1. Field of the Invention
The present invention relates to an optical scanner. More particularly, the present invention relates to an optical scanner having a latched carrier capable of sliding along a guide rail.
2. Description of the Related Art
Most optical scanners operate by projecting light from a light source onto a scan document so that the reflected light is transmitted via a set of reflecting mirrors and a lens to a charge couple device (CCD). Finally, the image picked up by the CCD is converted into digital signals for further reading. Together, the set of reflecting mirrors, the lens and the optical sensor (that is, the charge couple device) are commonly referred to as an optical system.
Aside from lining the optical sensor in one horizontal direction, most optical scanners have a carrier with an optical system thereon. Through the sliding motion of the carrier, the optical system moves (along a vertical direction) to carry out a document scanning operation and obtain a two-dimensional planar image.
In a conventional scanner, a guide rail passes through the carrier so that the carrier is free to move along the guide rail. However, this type of structural design often leads to a number of problems that are described in more detail below. FIG. 1 is a top view (wit the top casing removed) of a conventional optical scanner. FIG. 2 is a front view of the scanner in FIG. 1. FIG. 3 is a cross-sectional view of the scanner in FIG. 1.
As shown in FIG. 1, the carrier 102 of a conventional scanner 100 has a pair of axle sheaths 104. The passage of a guiding rail 106 through the axle sheaths 104 of the carrier 102 constrains the carrier 102 to move along the guiding rail 106. In general, the guiding rail 106 is fabricated using metal. An optical system (not shown) is mounted on the carrier 102. Here, the upper portion of the casing 108b is removed to display the relationship between the carrier 102 and the guiding rail 106 of the optical scanner 100 within the lower casing 108a. 
In FIG. 2, the guiding rail 106 is attached to base stands located within the lower casing 108a of the optical scanner 100. To fix the guiding rail 106 onto the pair of base stands, a hole is drilled in each of the base stand 120. Thereafter, one end of the guiding rail 106 is fastened to one base stand 120 via a rivet 110a while the other end of the guiding rail 106 is fastened to another base stand 120 using a screw 110b. 
Transmission of the carrier 102 is achieved through an electric motor 112 driving a transmission belt 114. The carrier 102 is able to move through the action of the belt 114 linked to a latch 116 on one side of the carrier 102. On the other end of the carrier 102 (the far side of the guiding rail 106), movement is supported by a roller 118 pinned to the carrier 102.
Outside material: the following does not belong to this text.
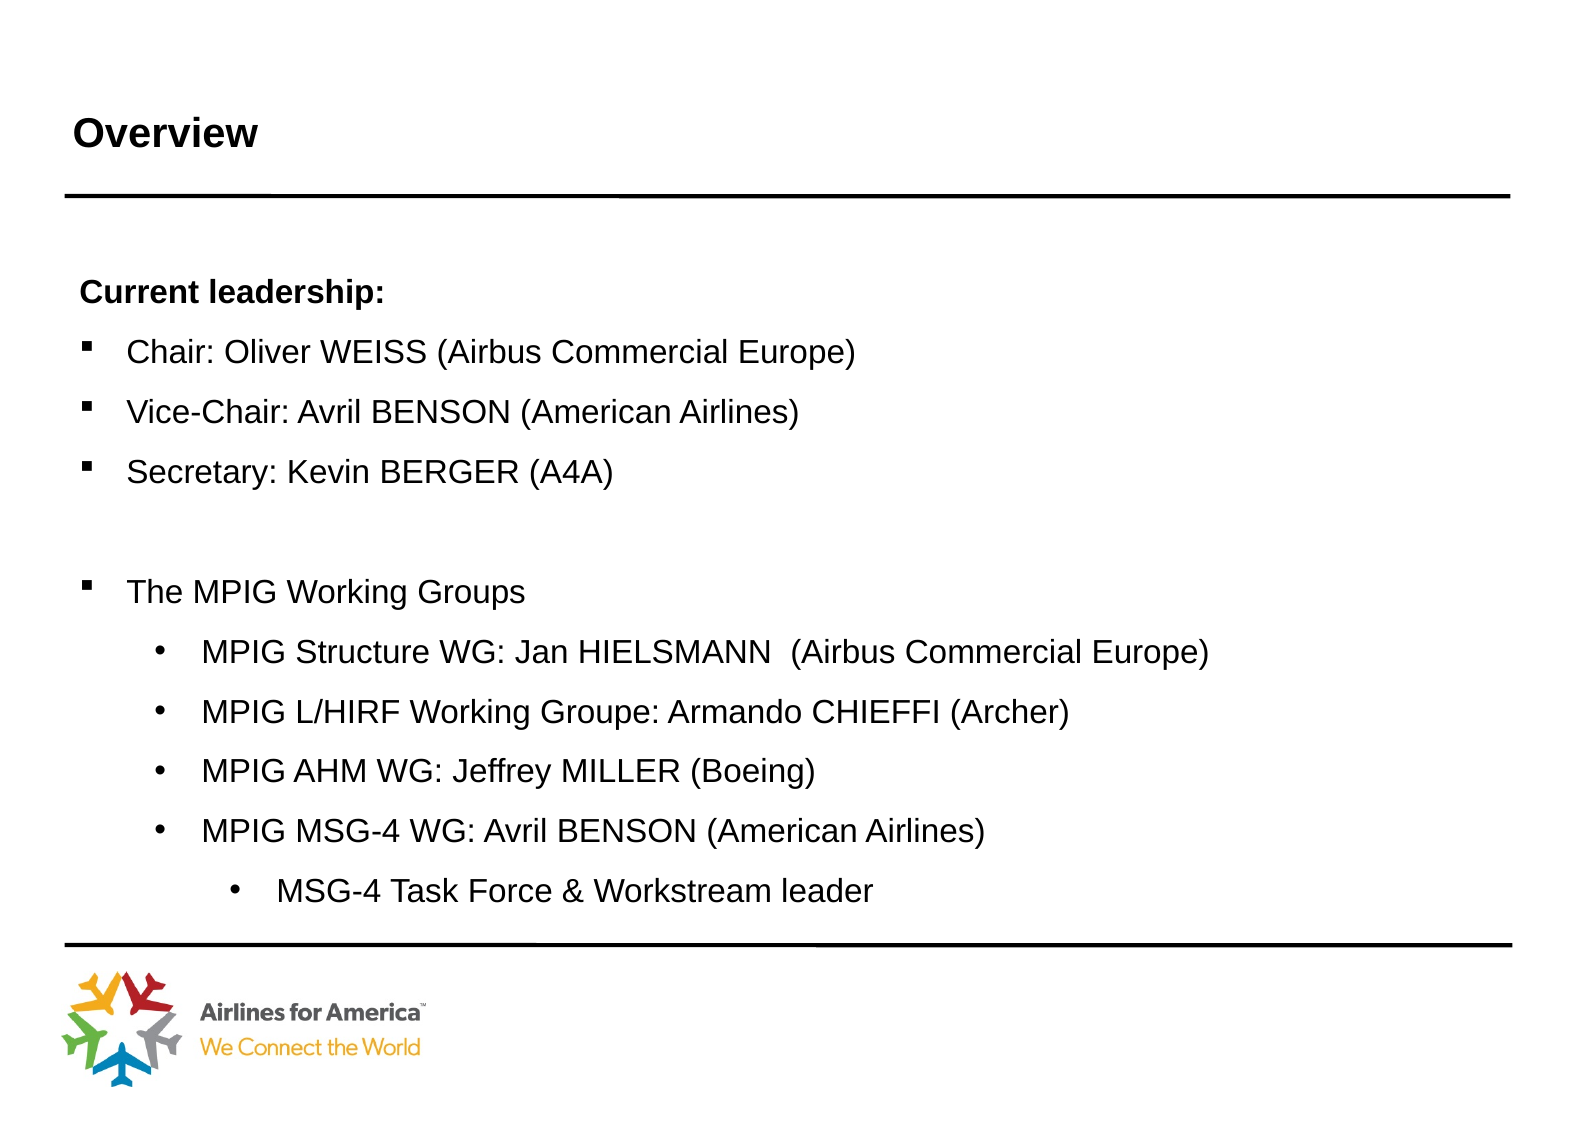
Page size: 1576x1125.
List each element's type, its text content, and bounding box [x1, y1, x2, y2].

text_box Current leadership: Chair: Oliver WEISS (Airbus Commercial Europe) Vice-Chair: Avril BENSON (American Airlines) Secretary: Kevin BERGER (A4A) The MPIG Working Groups MPIG Structure WG: Jan HIELSMANN (Airbus Commercial Europe) MPIG L/HIRF Working Groupe: Armando CHIEFFI (Archer) MPIG AHM WG: Jeffrey MILLER (Boeing) MPIG MSG-4 WG: Avril BENSON (American Airlines) MSG-4 Task Force & Workstream leader [64, 235, 1491, 925]
text_box Overview [43, 0, 1491, 206]
picture [61, 970, 426, 1088]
However, the structural layout of the aforementioned optical scanner has the following drawbacks.
1. Demand on assembling tolerance leading to an increase in labor hour: the base stands 120 in the lower casing 108a need to be drilled and the ends of the guiding rail 106 need to be fastened to the respective base stands 120. Hence, the number of steps for assembling the guiding rail 106 is increased in addition to consider a tolerance between the two.
2. The guiding rail may drop off during site tests: because only one end of the guiding rail 106 is firmly tightened. Hence, an environmental testing (such s shock or drop test) may cause the guiding rail 106 to drop.
3. A constant distance of separation between the scan document and the optical system is hard to maintain: because the carrier 102 is fastened to the base stands 120 in the lower casing 108a while the document is placed on a platform above the upper casing 108b. Hence, the assembly in the upper casing 108b will directly affect the distance of separation between the optical system on the carrier 102 and the scan document.
In brief, major drawbacks of a conventional optical scanner includes: more tolerance-demand for assembly, large number of assembling steps, possible dropping of the guiding rail after a site test and difficulty in maintaining a constant separation between the optical system and the scan document.